Problem to work on
From the post on searching a sorted string array with empty strings, extract the passage verbatim, from "The problem is" up to and including "the implementation follows.".

Source excerpt
• • • •

Search an ascending String array interspersed with empty Strings

The problem is stated as:

Given a String array arr, where all the strings in it is pre-sorted in ascending order, however, there are indefinite number of empty strings in it as well. For example,

arr={"", "", "", "36b", "ich099tb", "yi", "zrdy46", "", "", "", ""}

We can tackle this problem by using a modified binary search, and I came up with one recursion solution as well as an iterative one. The code is again simple. I first provide the test code, the implementation follows.

Test Code

	Random r = new Random();
	/**
	 * Return a randomly generated String array follows the rule
	 *
	 * @param size
	 * @return
	 */
	private String[] getAscendingStringArrayWithEmpty(int size){
		int emptyStringCount = r.nextInt(size+1);
		int count = size-emptyStringCount;
		String[] result = new String[size];
		HashSet<String> set = new HashSet<String>();
		ArrayList<String> nonEmptyStrings = new ArrayList<String>();
		while(set.size()<=count){
			set.add(StringHelper.randomStringGenerator(r.nextInt(10)));
		}
		nonEmptyStrings.addAll(set);
		Collections.sort(nonEmptyStrings);
		while(count+emptyStringCount>0){
			boolean b = r.nextBoolean();
			if(b && count>0){	//insert a non-empty string
				result[count+emptyStringCount-1] = nonEmptyStrings.get((count--)-1);
			}else{	//insert an empty string
				result[count+(emptyStringCount--)-1] = "";
			}
		}
		return result;
	}
	@Test
	public void testSearchArrayWithEmptyString(){
		for(int j=0; j<100; j++){
			String[] arr = getAscendingStringArrayWithEmpty(1<<15);
			for(int i=0; i<arr.length; i++){
				if(arr[i].trim().length()!=0){
					Assert.assertEquals(i, SortingQuestions.searchArrayWithEmpty(arr, arr[i]));
				}
			}
		}
	}

Implementation: Recursion

	/**
	 * Given a sorted array of strings which is interspersed with empty strings,
	 * write a method to find the location of a given string.

• • • •

Supplied records
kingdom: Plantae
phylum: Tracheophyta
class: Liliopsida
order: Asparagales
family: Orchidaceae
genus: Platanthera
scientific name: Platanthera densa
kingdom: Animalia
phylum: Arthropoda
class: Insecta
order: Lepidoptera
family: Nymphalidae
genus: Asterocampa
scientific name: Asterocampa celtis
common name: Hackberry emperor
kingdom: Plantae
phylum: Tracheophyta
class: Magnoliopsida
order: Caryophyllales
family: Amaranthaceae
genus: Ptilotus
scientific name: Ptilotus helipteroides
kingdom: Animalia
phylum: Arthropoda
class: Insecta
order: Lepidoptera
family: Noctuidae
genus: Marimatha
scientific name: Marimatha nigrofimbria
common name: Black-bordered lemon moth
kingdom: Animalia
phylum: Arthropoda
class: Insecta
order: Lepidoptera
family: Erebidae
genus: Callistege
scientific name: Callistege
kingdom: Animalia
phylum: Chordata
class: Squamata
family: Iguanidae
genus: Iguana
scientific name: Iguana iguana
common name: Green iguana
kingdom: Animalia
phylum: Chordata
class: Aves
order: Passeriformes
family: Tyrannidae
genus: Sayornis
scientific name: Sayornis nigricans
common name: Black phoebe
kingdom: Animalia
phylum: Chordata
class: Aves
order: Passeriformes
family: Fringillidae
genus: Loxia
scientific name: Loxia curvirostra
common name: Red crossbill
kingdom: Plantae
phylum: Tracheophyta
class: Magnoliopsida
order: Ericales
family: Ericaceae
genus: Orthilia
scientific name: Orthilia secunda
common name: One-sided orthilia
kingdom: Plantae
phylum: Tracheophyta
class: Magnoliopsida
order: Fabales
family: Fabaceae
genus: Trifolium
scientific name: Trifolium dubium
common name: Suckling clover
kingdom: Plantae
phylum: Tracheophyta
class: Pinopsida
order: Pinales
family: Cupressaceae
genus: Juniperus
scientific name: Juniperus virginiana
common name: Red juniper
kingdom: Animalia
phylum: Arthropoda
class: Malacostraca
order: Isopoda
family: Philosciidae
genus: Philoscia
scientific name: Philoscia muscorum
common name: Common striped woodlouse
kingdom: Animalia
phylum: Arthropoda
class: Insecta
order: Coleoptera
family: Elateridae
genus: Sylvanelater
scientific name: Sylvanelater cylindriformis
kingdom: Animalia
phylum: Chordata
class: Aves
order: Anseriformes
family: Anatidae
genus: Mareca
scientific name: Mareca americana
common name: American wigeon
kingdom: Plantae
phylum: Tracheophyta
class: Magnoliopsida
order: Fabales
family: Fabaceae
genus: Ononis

• • • •

Written solution
The problem is stated as:

Given a String array arr, where all the strings in it is pre-sorted in ascending order, however, there are indefinite number of empty strings in it as well. For example,

arr={"", "", "", "36b", "ich099tb", "yi", "zrdy46", "", "", "", ""}

We can tackle this problem by using a modified binary search, and I came up with one recursion solution as well as an iterative one. The code is again simple. I first provide the test code, the implementation follows.